## ACTION ITEM
Below are records with pictures. Transcribe exactly, and only, the lines from the line with "Ár ÁFA nélkül" to the line with "ść, prosimy o", both ends included, but not the pictures.

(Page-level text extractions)
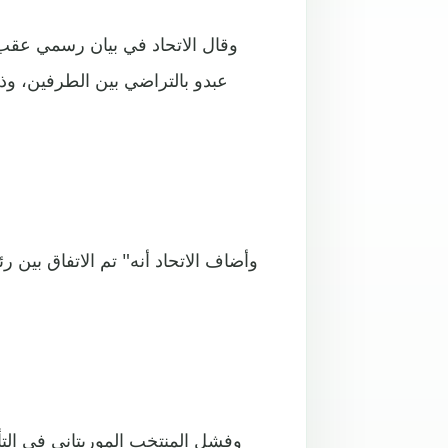
وقال الاتحاد في بيان رسمي عقب 
عبدو بالتراضي بين الطرفين، وذل
وفشل المنتخب الموريتاني في التأ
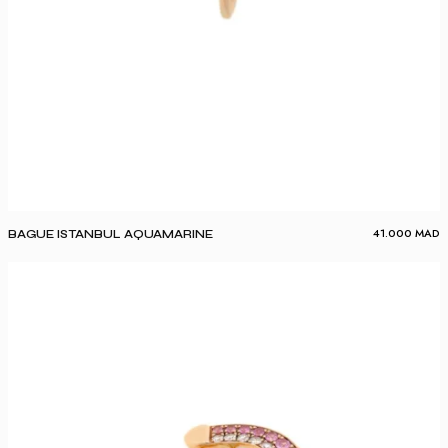
41.000
MAD
BAGUE ISTANBUL AQUAMARINE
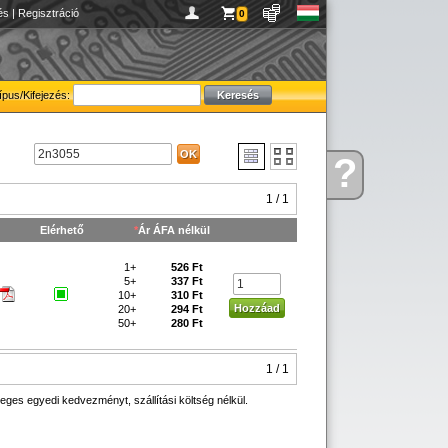
és
|
Regisztráció
0
ípus/Kifejezés:
?
Kérdése
van
1 / 1
Elérhető
*
Ár ÁFA nélkül
1+
526 Ft
5+
337 Ft
10+
310 Ft
20+
294 Ft
50+
280 Ft
1 / 1
eges egyedi kedvezményt, szállítási költség nélkül.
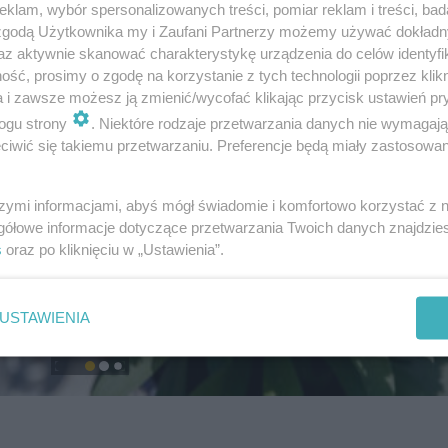
klam, wybór spersonalizowanych treści, pomiar reklam i treści, bad
 zgodą Użytkownika my i Zaufani Partnerzy możemy używać dokład
az aktywnie skanować charakterystykę urządzenia do celów identyfi
ść, prosimy o zgodę na korzystanie z tych technologii poprzez klikn
a i zawsze możesz ją zmienić/wycofać klikając przycisk ustawień pr
ogu strony
. Niektóre rodzaje przetwarzania danych nie wymagaj
iwić się takiemu przetwarzaniu. Preferencje będą miały zastosowanie
szymi informacjami, abyś mógł świadomie i komfortowo korzystać z
gółowe informacje dotyczące przetwarzania Twoich danych znajdzi
s
oraz po kliknięciu w „Ustawienia”.
USTAWIENIA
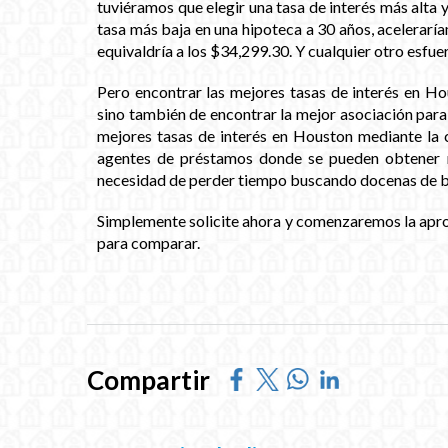
tuviéramos que elegir una tasa de interés más alta y
tasa más baja en una hipoteca a 30 años, acelerar
equivaldría a los $34,299.30. Y cualquier otro esfue
Pero encontrar las mejores tasas de interés en H
sino también de encontrar la mejor asociación para
mejores tasas de interés en Houston mediante la 
agentes de préstamos donde se pueden obtener m
necesidad de perder tiempo buscando docenas de b
Simplemente solicite ahora y comenzaremos la apr
para comparar.
Compartir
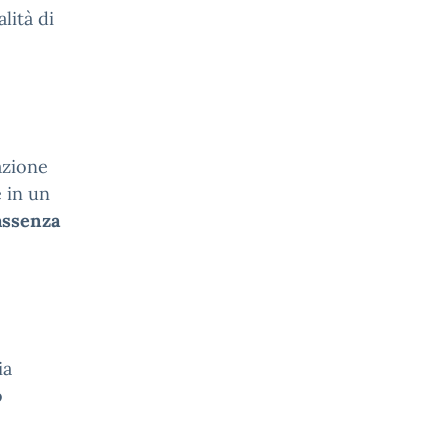
lità di
azione
 in un
assenza
ia
o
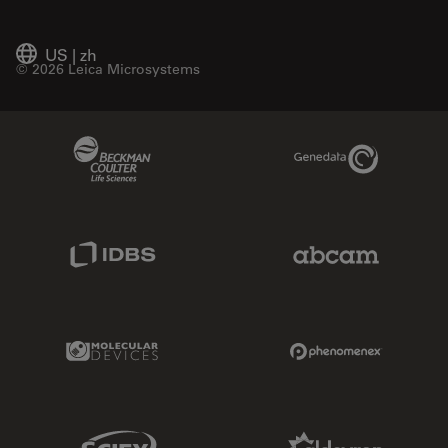
US
|
zh
© 2026 Leica Microsystems
Beckman Coulter Link
Genedata Link
IDBS Link
Abcam Limited
Molecular Devices Link
Phenomenex L
Sciex Link
Aldevron Link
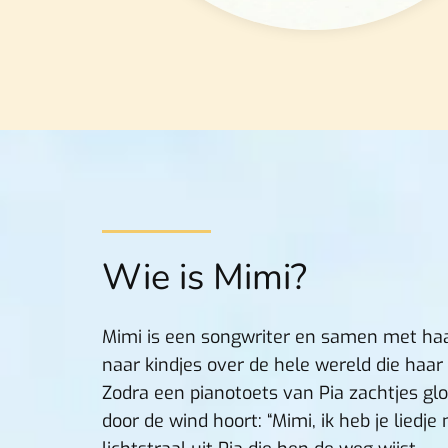
Wie is Mimi?
Mimi is een songwriter en samen met haar
naar kindjes over de hele wereld die haar
Zodra een pianotoets van Pia zachtjes glo
door de wind hoort: “Mimi, ik heb je liedje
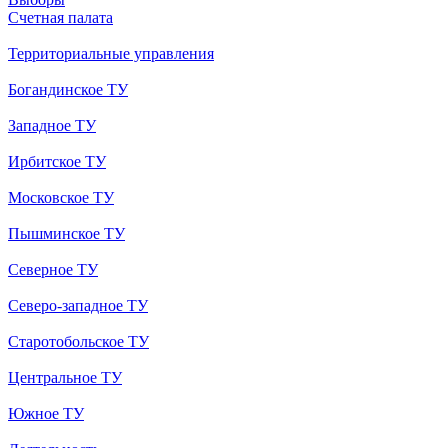
Счетная палата
Территориальные управления
Богандинское ТУ
Западное ТУ
Ирбитское ТУ
Московское ТУ
Пышминское ТУ
Северное ТУ
Северо-западное ТУ
Старотобольское ТУ
Центральное ТУ
Южное ТУ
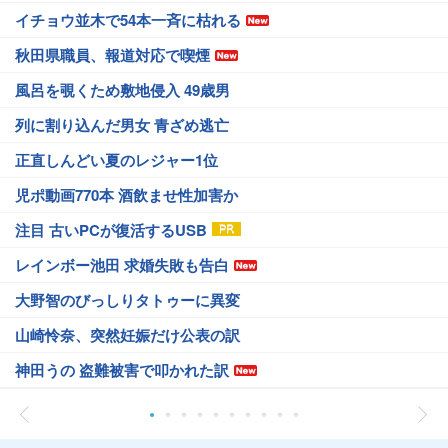
イチョウ並木で54本一斉に枯れる
秋田県職員、報道対応で喫煙
風呂を覗くため敷地侵入 49歳男
列に割り込んだ男女 青ざめ逃亡
正直しんどい夏のレジャー1位
児ポ動画770本 酒飲ませ性加害か
注目 古いPCが復活するUSB
レインボー池田 求婚失敗も告白
大野智のびっしりタトゥーに異変
山崎怜奈、突然妊娠だけ公表の訳
神田うの 盗難被害で叩かれた訳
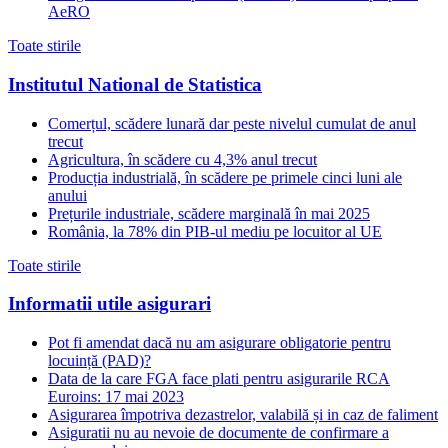
AeRO
Toate stirile
Institutul National de Statistica
Comerțul, scădere lunară dar peste nivelul cumulat de anul
trecut
Agricultura, în scădere cu 4,3% anul trecut
Producția industrială, în scădere pe primele cinci luni ale
anului
Prețurile industriale, scădere marginală în mai 2025
România, la 78% din PIB-ul mediu pe locuitor al UE
Toate stirile
Informatii utile asigurari
Pot fi amendat dacă nu am asigurare obligatorie pentru
locuință (PAD)?
Data de la care FGA face plati pentru asigurarile RCA
Euroins: 17 mai 2023
Asigurarea împotriva dezastrelor, valabilă și in caz de faliment
Asiguratii nu au nevoie de documente de confirmare a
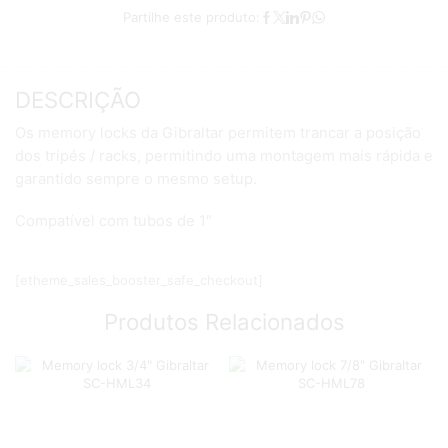
Partilhe este produto:
DESCRIÇÃO
Os memory locks da Gibraltar permitem trancar a posição
dos tripés / racks, permitindo uma montagem mais rápida e
garantido sempre o mesmo setup.
Compatível com tubos de 1″
[etheme_sales_booster_safe_checkout]
Produtos Relacionados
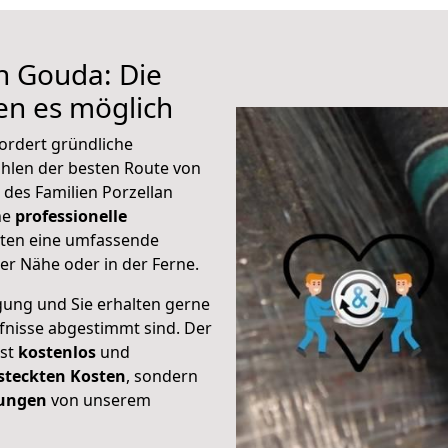
h Gouda: Die
n es möglich
ordert gründliche
hlen der besten Route von
des Familien Porzellan
ine
professionelle
eten eine umfassende
er Nähe oder in der Ferne.
gung und Sie erhalten gerne
rfnisse abgestimmt sind. Der
ist
kostenlos
und
steckten Kosten
, sondern
tungen
von unserem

## ANSWER FOR THIS EXERCISE
Ár ÁFA nélkül
1+
526 Ft
5+
337 Ft
10+
310 Ft
20+
294 Ft
50+
280 Ft
1 / 1
eges egyedi kedvezményt, szállítási költség nélkül.
klam, wybór spersonalizowanych treści, pomiar reklam i treści, bad
 zgodą Użytkownika my i Zaufani Partnerzy możemy używać dokład
az aktywnie skanować charakterystykę urządzenia do celów identyfi
ść, prosimy o zgodę na korzystanie z tych technologii poprzez klikn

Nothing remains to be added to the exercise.